Upon receiving approval to proceed last week from the City Council, the development company wasted little time in starting the prep work that will precede the restoration of the former Kenosha Elks Club building. The project also includes an accompanying hotel building to its south.
Upon completion, Gorman & Company, the Oregon, Wis.-based firm, will also manage the facility at 5708 Eighth Ave. It features a luxury 80-room hotel, restaurant and bar, exercise facility and conference center. The final price tag on the project is estimated to be $26 million.
‘We are just
at the very beginning’
Construction superintendent Scott McKinlay explained that the process of bringing the building back to life will take many months. “We are just at the very beginning,” said McKinlay. “We are placing dumpsters for the removal of demolition materials.”

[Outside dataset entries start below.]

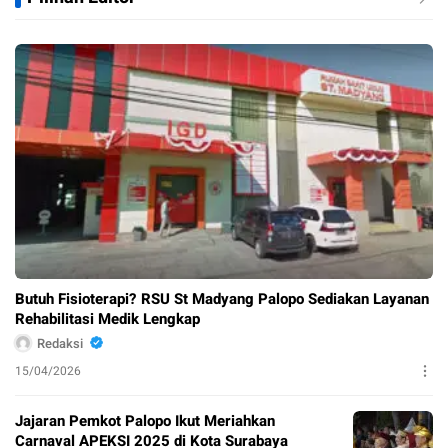
Butuh Fisioterapi? RSU St Madyang Palopo Sediakan Layanan
Rehabilitasi Medik Lengkap
Redaksi
15/04/2026
Jajaran Pemkot Palopo Ikut Meriahkan
Carnaval APEKSI 2025 di Kota Surabaya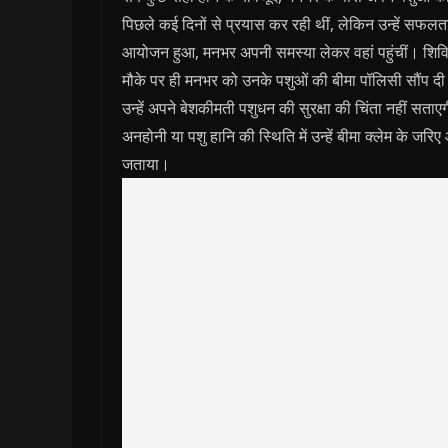
पिछले कई दिनों से प्रयास कर रही थीं, लेकिन उन्हें सफलता 
आयोजन हुआ, मनभर अपनी समस्या लेकर वहां पहुंचीं। शिविर म
मौके पर ही मनभर को उनके पशुओं की बीमा पॉलिसी सौंप दी
उन्हें अपने बेशकीमती पशुधन की सुरक्षा की चिंता नहीं स
अनहोनी या पशु हानि की स्थिति में उन्हें बीमा क्लेम के 
जताया।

McKinlay said the inside cleanup and restoration will start from the basement and work its way to the roof. Many inside walls will be removed, he added.
Every opening — windows and doors — will be reworked, and the iconic larger windows on the east face of the building, as well as the windows on the west side, will be removed and sent to experts for restoration.
Inside trim pieces will be salvaged and reworked, when possible, or photographed and copied to replicate the original style, McKinlay said.
Over the course of the project, as many as 50 people will be on-site on any given day doing a wide variety of work on the rehab, he said. More than 30 different trades will be called on to breathe new life into the building.
Almost as quickly as the rehabilitation work hits its stride, the adjacent building, which will feature the majority of the hotel rooms, will get underway. McKinlay said it is off the mark to think of the project as two different buildings. “The 70-unit building will start next month,” he said. “It’s critical that the (two elements) move together through construction.”
Completion of the project could come by the end of 2018.
“We’ve waited for this day for a long time,” said Ted Matkom, Wisconsin market president for Gorman, after the company won final approval from the city. “We’ve had many ebbs and flows in terms of this project going forward — stopping, going forward, stopping. Finally, everyone from the state to the city, everybody got on the same page.”
Multiple finance sources
The project is financed from multiple sources, including $7.12 million leverage term loan from First Business Bank; $3 million in city tax increment financing funds to be repaid over several years; $1.25 million loan from the Kenosha Area Business Alliance; $800,000 loan from Impact Seven, a certified Community Development Financial Institution; and others.
If the hotel is not built or the project fails, Gorman has agreed to raze the building at his expense.
The proceeds of the sale of the building to Gorman for $122,500 will go to Kenosha County to recoup past unpaid taxes on the property.